--- Exercise input Enclosed Below ---
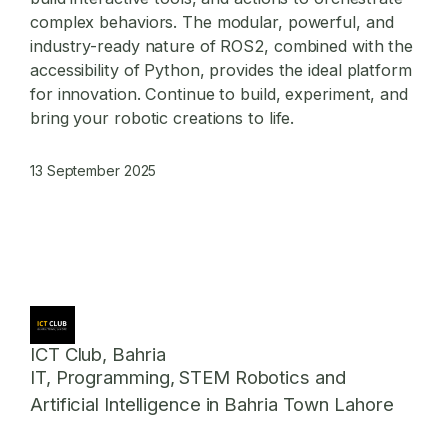
complex behaviors. The modular, powerful, and
industry-ready nature of ROS2, combined with the
accessibility of Python, provides the ideal platform
for innovation. Continue to build, experiment, and
bring your robotic creations to life.
13 September 2025
ICT Club, Bahria
IT, Programming, STEM Robotics and
Artificial Intelligence in Bahria Town Lahore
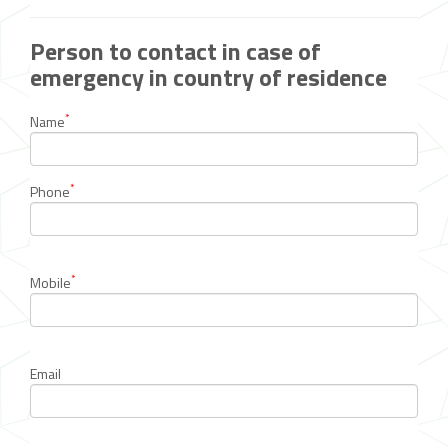
Person to contact in case of
emergency in country of residence
*
Name
*
Phone
*
Mobile
Email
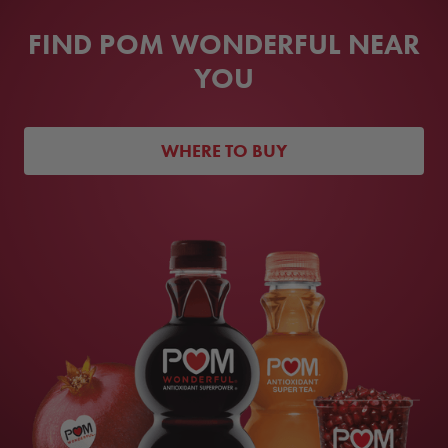
FIND POM WONDERFUL NEAR
YOU
WHERE TO BUY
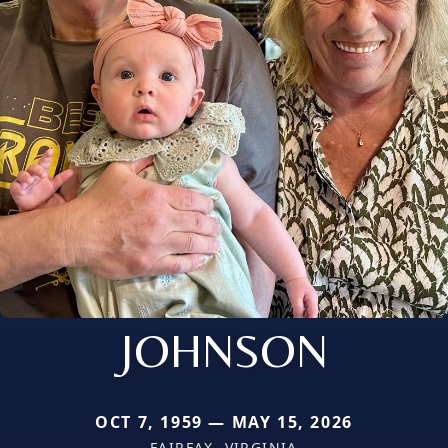
JOHNSON
OCT 7, 1959 — MAY 15, 2026
FAIRFAX, VIRGINIA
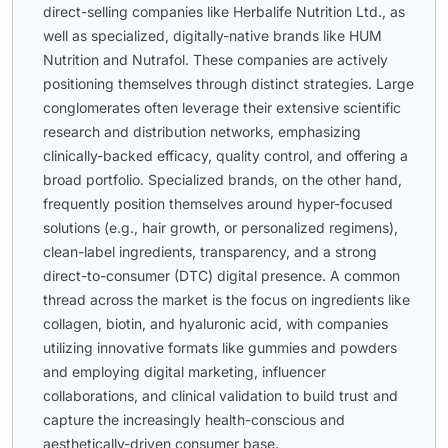
direct-selling companies like Herbalife Nutrition Ltd., as
well as specialized, digitally-native brands like HUM
Nutrition and Nutrafol. These companies are actively
positioning themselves through distinct strategies. Large
conglomerates often leverage their extensive scientific
research and distribution networks, emphasizing
clinically-backed efficacy, quality control, and offering a
broad portfolio. Specialized brands, on the other hand,
frequently position themselves around hyper-focused
solutions (e.g., hair growth, or personalized regimens),
clean-label ingredients, transparency, and a strong
direct-to-consumer (DTC) digital presence. A common
thread across the market is the focus on ingredients like
collagen, biotin, and hyaluronic acid, with companies
utilizing innovative formats like gummies and powders
and employing digital marketing, influencer
collaborations, and clinical validation to build trust and
capture the increasingly health-conscious and
aesthetically-driven consumer base.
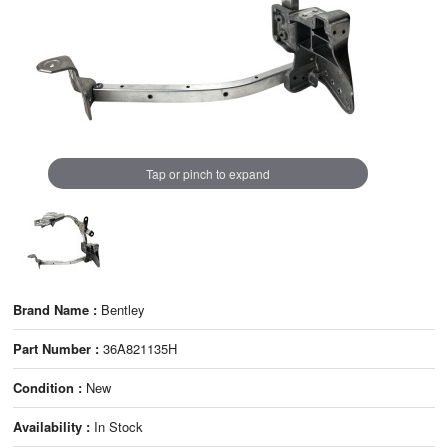
Tap or pinch to expand
Brand Name :
Bentley
Part Number :
36A821135H
Condition :
New
Availability :
In Stock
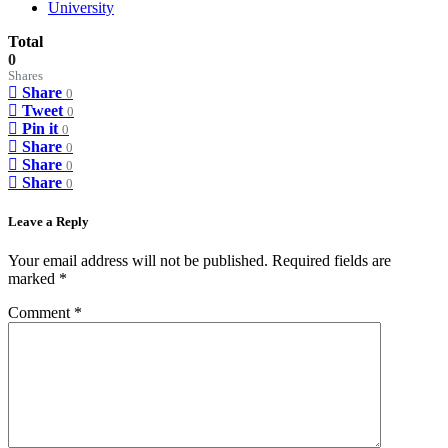
University
Total
0
Shares
Share
0
Tweet
0
Pin it
0
Share
0
Share
0
Share
0
Leave a Reply
Your email address will not be published.
Required fields are
marked
*
Comment
*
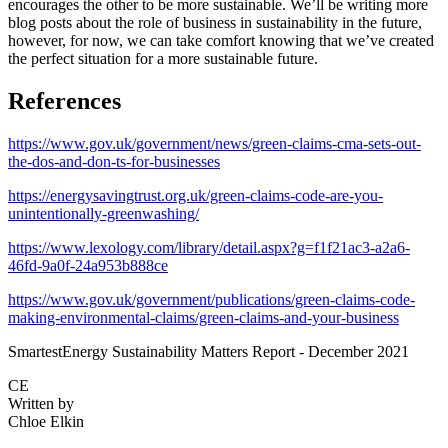
encourages the other to be more sustainable. We’ll be writing more
blog posts about the role of business in sustainability in the future,
however, for now, we can take comfort knowing that we’ve created
the perfect situation for a more sustainable future.
References
https://www.gov.uk/government/news/green-claims-cma-sets-out-
the-dos-and-don-ts-for-businesses
https://energysavingtrust.org.uk/green-claims-code-are-you-
unintentionally-greenwashing/
https://www.lexology.com/library/detail.aspx?g=f1f21ac3-a2a6-
46fd-9a0f-24a953b888ce
https://www.gov.uk/government/publications/green-claims-code-
making-environmental-claims/green-claims-and-your-business
SmartestEnergy Sustainability Matters Report - December 2021
CE
Written by
Chloe Elkin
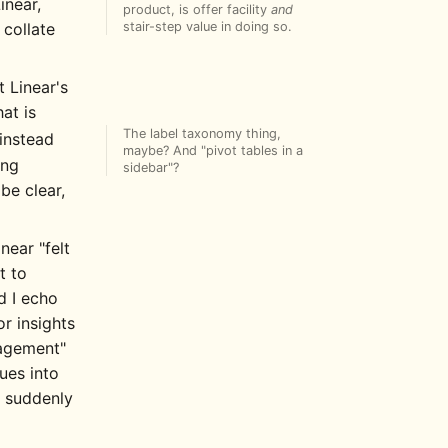
inear,
product, is offer facility
and
stair-step value in doing so.
 collate
t Linear's
hat is
The label taxonomy thing,
instead
maybe? And "pivot tables in a
ing
sidebar"?
be clear,
ar "felt
t to
d I echo
r insights
nagement"
ues into
s suddenly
--- End of Enclosed Exercise input ---
- Work request
Put every line from the start of the items down to the line containing "FAIRFAX, VIRGINIA", both ends included, into a JSON list of strings with one string per line and no blank lines. Leave the pictures out of the answer.

- Answer to the problem
[
  "complex behaviors. The modular, powerful, and",
  "industry-ready nature of ROS2, combined with the",
  "accessibility of Python, provides the ideal platform",
  "for innovation. Continue to build, experiment, and",
  "bring your robotic creations to life.",
  "13 September 2025",
  "ICT Club, Bahria",
  "IT, Programming, STEM Robotics and",
  "Artificial Intelligence in Bahria Town Lahore",
  "Person to contact in case of",
  "emergency in country of residence",
  "*",
  "Name",
  "*",
  "Phone",
  "*",
  "Mobile",
  "Email",
  "FIND POM WONDERFUL NEAR",
  "YOU",
  "WHERE TO BUY",
  "JOHNSON",
  "OCT 7, 1959 — MAY 15, 2026",
  "FAIRFAX, VIRGINIA"
]